I had a problem where a superclass would call an top class method that was overridden.
This was my workaround...
//THIS WOULD FAIL CALLING SUPERCLASS METHODS AS a1() would invoke top class METHOD
class foo1{
public void a1(){
a2();
}
public void a2(){}
}
class foo2 extends foo1{
{
public void a1(){
//some other stuff
super.a1();
}
public void a2(){
//some other stuff
super.a2();
}
//THIS ENSURES THE RIGHT SUPERCLASS METHODS ARE CALLED
//the public methods only call private methods so all public methods can be overridden without effecting the superclass's functionality.
class foo1{
public void a1(){
a3();}
public void a2(){
a3();}
private void a3(){
//super class routine
}
class foo2 extends foo1{
{
public void a1(){
//some other stuff
super.a1();
}
public void a2(){
//some other stuff
super.a2();
}
I hope this helps.
:)
Before using reflection API think about the cost of it.
It is simply easy to do. For instance:
C subclass of B and B subclass of A. Both of three have method methodName() for example.
public abstract class A {
public void methodName() {
System.out.println("Class A");
}
}
public class B extends A {
public void methodName() {
super.methodName();
System.out.println("Class B");
}
// Will call the super methodName
public void hackSuper() {
super.methodName();
}
}
public class C extends B {
public static void main(String[] args) {
A a = new C();
a.methodName();
}
#Override
public void methodName() {
/*super.methodName();*/
hackSuper();
System.out.println("Class C");
}
}
Run class C Output will be:
Class A
Class C
Instead of output:
Class A
Class B
Class C
In my simple case I had to inherit B and C from abstract class, that incapsulates equal methods of B and C. So that
A
|
Abstr
/ \
B C
While it doesn't solve the problem, it can be used in simple cases, when C is similar to B. For instance, when C is initialized, but doesn't want to use initializers of B. Then it simply calls Abstr methods.
This is a common part of B and C:
public abstract class Abstr extends AppCompatActivity {
public void showProgress() {
}
public void hideProgress() {
}
}
This is B, that has it's own method onCreate(), which exists in AppCompatActivity:
public class B extends Abstr {
#Override
public void onCreate(Bundle savedInstanceState) {
super.onCreate(savedInstanceState); // Call from AppCompatActivity.
setContentView(R.layout.activity_B); // B shows "activity_B" resource.
showProgress();
}
}
C shows its own layout:
public class C extends Abstr {
#Override
public void onCreate(Bundle savedInstanceState) {
super.onCreate(savedInstanceState); // Call from AppCompatActivity.
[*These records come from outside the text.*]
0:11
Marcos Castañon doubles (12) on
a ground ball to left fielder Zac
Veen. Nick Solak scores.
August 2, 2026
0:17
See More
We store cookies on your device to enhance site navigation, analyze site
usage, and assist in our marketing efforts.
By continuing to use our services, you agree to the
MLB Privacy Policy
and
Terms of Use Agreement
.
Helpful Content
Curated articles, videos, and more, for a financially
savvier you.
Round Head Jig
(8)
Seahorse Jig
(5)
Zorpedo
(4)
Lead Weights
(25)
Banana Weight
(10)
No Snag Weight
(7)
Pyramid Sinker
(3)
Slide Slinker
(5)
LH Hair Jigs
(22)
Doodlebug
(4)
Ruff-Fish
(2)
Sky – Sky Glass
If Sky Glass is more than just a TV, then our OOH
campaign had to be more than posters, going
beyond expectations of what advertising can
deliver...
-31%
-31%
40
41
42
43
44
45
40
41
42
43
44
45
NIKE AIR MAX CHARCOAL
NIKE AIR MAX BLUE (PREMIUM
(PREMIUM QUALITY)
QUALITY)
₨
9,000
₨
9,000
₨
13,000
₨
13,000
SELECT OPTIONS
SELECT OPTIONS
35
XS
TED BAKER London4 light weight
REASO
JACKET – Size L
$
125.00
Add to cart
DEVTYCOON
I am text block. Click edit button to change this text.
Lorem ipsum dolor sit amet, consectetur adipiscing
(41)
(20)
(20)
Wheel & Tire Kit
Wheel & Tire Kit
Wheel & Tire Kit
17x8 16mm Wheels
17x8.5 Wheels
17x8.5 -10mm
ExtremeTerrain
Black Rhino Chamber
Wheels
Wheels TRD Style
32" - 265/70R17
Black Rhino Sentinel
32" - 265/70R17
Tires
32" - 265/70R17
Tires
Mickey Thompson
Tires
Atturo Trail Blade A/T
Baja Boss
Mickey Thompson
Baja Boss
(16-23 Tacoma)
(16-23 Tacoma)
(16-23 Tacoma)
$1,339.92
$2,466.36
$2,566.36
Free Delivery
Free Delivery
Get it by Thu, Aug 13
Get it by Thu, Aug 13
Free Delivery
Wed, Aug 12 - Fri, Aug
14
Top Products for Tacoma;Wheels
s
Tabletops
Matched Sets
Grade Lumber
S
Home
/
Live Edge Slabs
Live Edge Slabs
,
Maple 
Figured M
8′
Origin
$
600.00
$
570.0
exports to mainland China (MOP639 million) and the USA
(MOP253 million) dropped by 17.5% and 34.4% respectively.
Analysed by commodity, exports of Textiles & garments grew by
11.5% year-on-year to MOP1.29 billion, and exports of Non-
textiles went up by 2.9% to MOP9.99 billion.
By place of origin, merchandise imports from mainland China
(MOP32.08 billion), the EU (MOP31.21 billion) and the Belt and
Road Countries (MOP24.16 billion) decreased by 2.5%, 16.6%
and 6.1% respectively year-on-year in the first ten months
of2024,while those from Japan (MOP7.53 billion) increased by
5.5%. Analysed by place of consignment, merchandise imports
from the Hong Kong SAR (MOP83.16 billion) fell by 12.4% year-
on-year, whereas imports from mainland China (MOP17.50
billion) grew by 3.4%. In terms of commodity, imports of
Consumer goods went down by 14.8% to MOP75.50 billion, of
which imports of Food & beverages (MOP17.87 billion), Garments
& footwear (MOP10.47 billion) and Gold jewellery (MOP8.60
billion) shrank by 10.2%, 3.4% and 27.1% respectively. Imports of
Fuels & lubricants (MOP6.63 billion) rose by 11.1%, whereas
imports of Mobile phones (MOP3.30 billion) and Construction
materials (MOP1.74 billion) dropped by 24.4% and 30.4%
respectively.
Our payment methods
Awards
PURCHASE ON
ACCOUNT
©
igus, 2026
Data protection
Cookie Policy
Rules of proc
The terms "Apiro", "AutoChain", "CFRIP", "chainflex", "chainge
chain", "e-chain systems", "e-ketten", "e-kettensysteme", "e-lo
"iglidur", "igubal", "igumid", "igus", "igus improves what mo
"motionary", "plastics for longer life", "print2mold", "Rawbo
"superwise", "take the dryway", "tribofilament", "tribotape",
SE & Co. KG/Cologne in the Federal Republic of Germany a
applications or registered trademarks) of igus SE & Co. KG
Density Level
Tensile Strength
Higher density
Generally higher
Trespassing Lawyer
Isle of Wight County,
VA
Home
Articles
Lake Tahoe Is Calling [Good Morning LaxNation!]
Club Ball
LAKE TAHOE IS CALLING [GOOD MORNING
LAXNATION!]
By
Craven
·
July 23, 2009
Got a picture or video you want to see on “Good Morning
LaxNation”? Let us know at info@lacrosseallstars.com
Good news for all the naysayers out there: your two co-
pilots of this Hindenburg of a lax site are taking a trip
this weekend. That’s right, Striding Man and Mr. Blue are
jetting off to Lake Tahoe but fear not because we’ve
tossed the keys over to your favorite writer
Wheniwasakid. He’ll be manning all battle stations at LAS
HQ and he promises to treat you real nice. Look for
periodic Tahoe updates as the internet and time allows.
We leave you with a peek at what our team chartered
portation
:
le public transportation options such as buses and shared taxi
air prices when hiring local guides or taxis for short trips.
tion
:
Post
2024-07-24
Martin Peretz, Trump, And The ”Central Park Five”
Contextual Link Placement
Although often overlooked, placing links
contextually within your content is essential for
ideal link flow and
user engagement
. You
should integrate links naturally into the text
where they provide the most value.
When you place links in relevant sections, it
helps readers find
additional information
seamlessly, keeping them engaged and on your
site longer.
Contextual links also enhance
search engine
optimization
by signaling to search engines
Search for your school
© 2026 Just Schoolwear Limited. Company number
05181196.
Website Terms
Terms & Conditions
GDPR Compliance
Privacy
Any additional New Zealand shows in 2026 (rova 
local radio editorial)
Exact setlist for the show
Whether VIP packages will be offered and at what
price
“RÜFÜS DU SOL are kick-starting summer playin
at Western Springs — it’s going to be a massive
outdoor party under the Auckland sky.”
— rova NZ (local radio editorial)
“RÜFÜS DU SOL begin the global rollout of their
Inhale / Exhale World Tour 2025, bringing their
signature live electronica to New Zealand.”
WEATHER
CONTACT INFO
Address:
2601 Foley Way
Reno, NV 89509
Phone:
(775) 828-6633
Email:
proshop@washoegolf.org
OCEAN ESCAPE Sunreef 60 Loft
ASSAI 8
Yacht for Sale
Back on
setContentView(R.layout.activity_C); // C shows "activity_C" resource.
showProgress();
}
}
This is not something that you should do normally but, in special cases where you have to workaround some bug from a third party library (if it allow to do so), you can achieve calling a super super class method that has already been overwritten using the delegation pattern and an inner class that extends the super super class to use as a bridge:
class A() {
public void foo() {
System.out.println("calling A");
}
}
class B extends A() {
#Overwrite
public void foo() {
System.out.println("calling B");
}
}
class C extends B() {
private final a;
public C() {
this.a = new AExtension();
}
#Overwrite
public void foo() {
a.foo();
}
private class AExtension extends A {
}
}
This way you will be able to not only call the super super method but also combine calls to other super super class methods with calls to methods of the super class or the class itself by using `C.super` or `C.this`.